Capital, Risk and SMEs
Uganda’s rise to 3rd place on the Africa Financial Markets Index, Ggoobi said, is a strong foundation, but the next phase will require more ambition.
Among the priorities he outlined, include rebuilding capital markets capable of providing long-term debt and equity financing, attracting venture capital that supports higher-risk innovation with lower collateral demands, and exploring the establishment of an SME-focused stock exchange for firms not yet ready for the main board.
Such measures, he argued, would broaden access to finance and better align markets with Uganda’s development needs.
Trust as Infrastructure
From the private sector perspective, David Wandera, Managing Director of Absa Bank Uganda, pointed to a less visible, but equally critical, driver of market depth, which is trust.
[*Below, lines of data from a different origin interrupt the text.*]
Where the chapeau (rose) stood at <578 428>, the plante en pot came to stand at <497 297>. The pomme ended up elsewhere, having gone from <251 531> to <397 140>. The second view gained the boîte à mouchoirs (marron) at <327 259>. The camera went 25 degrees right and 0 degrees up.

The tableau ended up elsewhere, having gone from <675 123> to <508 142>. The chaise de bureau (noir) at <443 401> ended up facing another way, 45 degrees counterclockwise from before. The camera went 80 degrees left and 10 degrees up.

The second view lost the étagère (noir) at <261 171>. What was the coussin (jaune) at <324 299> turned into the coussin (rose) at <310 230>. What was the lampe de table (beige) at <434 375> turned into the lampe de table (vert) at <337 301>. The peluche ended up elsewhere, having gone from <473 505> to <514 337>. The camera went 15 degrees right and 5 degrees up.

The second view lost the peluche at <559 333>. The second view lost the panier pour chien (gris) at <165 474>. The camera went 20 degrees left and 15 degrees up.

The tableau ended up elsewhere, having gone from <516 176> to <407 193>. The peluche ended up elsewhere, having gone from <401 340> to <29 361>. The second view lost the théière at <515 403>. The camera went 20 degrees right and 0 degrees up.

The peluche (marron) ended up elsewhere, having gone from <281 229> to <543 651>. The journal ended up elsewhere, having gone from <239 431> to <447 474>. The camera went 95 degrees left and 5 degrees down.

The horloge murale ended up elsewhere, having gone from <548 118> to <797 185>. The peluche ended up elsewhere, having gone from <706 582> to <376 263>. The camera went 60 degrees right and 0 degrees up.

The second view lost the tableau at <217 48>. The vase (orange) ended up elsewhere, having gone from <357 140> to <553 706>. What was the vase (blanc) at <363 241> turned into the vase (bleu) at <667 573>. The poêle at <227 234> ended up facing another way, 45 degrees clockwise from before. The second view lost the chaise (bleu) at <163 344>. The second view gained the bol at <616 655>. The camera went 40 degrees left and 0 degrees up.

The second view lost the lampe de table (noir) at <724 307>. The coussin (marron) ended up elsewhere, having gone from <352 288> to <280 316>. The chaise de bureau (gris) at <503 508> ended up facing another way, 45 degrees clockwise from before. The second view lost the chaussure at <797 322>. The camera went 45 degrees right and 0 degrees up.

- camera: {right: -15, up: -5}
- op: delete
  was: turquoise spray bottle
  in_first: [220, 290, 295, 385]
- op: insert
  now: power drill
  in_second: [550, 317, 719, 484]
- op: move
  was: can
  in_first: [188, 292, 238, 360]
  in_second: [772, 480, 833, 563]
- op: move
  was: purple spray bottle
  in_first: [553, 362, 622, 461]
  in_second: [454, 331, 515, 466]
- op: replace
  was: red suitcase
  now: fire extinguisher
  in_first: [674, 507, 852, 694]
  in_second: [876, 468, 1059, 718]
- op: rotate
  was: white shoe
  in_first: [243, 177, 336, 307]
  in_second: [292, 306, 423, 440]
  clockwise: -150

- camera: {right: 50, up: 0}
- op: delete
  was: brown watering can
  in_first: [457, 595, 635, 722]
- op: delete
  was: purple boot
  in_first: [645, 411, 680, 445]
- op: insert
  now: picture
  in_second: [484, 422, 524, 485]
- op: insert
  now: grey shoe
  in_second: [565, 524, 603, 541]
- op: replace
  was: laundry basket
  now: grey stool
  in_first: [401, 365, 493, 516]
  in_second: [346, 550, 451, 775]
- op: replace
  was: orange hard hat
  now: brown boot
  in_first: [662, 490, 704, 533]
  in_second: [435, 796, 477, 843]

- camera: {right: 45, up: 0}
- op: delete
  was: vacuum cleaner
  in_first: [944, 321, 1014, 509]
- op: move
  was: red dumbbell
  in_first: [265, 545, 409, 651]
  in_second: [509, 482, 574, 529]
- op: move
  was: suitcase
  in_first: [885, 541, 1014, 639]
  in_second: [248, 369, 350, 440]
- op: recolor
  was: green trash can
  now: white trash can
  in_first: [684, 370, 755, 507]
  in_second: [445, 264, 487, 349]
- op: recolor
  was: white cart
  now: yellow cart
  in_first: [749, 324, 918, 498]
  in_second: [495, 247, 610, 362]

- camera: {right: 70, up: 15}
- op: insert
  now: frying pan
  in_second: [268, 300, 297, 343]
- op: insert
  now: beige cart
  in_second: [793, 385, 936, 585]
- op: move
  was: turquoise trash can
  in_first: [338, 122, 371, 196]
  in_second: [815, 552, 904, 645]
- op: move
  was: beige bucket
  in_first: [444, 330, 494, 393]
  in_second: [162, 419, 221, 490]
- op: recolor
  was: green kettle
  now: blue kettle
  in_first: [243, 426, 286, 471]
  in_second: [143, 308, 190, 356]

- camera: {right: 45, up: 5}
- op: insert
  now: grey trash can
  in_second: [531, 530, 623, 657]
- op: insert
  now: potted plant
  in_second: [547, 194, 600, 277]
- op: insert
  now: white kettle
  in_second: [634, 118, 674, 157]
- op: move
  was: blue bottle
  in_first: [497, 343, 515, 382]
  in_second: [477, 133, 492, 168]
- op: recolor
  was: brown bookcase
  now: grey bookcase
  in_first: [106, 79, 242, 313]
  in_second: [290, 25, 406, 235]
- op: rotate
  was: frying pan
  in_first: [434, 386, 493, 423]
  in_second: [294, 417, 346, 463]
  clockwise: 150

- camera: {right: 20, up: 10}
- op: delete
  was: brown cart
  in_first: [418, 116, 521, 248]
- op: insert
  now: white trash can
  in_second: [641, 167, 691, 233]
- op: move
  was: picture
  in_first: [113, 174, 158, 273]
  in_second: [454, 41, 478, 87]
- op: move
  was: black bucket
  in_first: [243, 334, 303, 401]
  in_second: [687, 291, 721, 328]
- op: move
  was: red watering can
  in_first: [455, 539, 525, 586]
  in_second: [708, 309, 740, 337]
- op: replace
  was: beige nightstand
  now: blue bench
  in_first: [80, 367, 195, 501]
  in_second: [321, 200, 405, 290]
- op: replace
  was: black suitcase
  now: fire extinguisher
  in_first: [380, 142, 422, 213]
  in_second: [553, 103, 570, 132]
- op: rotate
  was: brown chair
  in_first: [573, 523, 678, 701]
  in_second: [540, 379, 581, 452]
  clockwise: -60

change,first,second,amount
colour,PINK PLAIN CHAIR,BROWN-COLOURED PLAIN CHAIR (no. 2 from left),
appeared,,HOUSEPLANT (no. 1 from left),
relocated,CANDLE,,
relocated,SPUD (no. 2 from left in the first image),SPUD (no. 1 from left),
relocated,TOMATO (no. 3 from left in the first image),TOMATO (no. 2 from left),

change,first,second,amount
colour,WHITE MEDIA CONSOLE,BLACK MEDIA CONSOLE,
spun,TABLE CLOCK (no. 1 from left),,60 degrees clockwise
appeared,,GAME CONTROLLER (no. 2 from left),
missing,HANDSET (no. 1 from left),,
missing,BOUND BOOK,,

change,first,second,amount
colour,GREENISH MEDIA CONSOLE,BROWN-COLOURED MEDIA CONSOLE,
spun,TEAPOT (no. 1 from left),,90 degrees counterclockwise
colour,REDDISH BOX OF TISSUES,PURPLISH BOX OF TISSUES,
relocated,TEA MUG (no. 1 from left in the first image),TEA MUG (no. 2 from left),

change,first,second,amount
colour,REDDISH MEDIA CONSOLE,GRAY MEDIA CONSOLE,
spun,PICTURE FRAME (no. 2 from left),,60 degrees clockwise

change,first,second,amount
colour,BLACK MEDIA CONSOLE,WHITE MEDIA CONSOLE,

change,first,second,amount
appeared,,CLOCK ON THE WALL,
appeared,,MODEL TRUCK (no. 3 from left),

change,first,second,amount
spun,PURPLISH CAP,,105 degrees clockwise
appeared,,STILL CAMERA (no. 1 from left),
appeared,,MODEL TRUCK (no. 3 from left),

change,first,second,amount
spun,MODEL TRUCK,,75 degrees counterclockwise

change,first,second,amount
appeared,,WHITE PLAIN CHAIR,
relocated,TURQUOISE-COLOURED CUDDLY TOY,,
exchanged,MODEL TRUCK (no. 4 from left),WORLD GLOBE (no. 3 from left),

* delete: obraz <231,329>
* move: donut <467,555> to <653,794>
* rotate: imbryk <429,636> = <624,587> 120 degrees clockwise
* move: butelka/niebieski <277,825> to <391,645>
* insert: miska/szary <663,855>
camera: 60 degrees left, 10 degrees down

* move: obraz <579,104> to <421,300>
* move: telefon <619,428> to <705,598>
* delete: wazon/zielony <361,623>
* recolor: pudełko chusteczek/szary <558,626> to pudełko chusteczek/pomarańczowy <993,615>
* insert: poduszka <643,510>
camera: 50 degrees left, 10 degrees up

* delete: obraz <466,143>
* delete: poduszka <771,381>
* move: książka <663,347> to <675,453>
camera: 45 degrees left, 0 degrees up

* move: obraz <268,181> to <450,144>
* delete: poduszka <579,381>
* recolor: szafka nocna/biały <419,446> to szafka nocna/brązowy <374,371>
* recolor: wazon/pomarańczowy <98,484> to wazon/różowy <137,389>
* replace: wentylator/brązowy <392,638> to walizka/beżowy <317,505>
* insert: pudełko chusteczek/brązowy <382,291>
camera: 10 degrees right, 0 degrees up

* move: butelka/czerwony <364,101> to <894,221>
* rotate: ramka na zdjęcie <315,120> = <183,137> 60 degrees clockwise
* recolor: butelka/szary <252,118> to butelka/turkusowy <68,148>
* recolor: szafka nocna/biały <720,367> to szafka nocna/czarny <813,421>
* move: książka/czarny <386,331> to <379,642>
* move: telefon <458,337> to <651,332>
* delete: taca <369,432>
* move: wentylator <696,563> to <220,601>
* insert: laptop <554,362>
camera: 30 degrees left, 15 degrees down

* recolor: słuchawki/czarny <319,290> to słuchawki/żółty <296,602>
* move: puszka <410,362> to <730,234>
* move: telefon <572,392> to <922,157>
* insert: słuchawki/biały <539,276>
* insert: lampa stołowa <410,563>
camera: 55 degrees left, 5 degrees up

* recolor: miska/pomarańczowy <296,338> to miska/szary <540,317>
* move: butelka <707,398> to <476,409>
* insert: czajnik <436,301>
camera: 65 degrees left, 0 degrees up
“Market depth is built on trust, and trust is built through strong regulation,” Wandera said.
He cited capital markets reforms introduced in 2025, covering collective investment schemes, securities offerings, licensing, approvals and corporate governance, as pivotal in strengthening investor confidence, unlocking domestic capital and attracting long-term international investment.
The macroeconomic environment, he added, reinforces that confidence. Inflation remains below the Bank of Uganda’s 5% target, the Central Bank Rate is steady at 9.75%, and the Uganda Shilling ranks among the more stable currencies on the continent.
“Uganda’s financial markets are no longer just growing,” Wandera observed. “They are stabilising—with confidence.”
Beyond the Rankings
As discussions at the forum made clear, Uganda’s financial markets have crossed an important threshold. Credibility has been earned. Institutions are maturing. Policy coherence is visible.
But the real challenge lies ahead.
Deepening markets is no longer about frameworks, it is about scale, liquidity, and long-term capital. It is about ensuring that growth, oil revenues and innovation are supported by financial systems robust enough to absorb them.
Uganda’s rise in the Africa Financial Markets Index signals progress. Whether that progress translates into transformational development will depend on what comes next.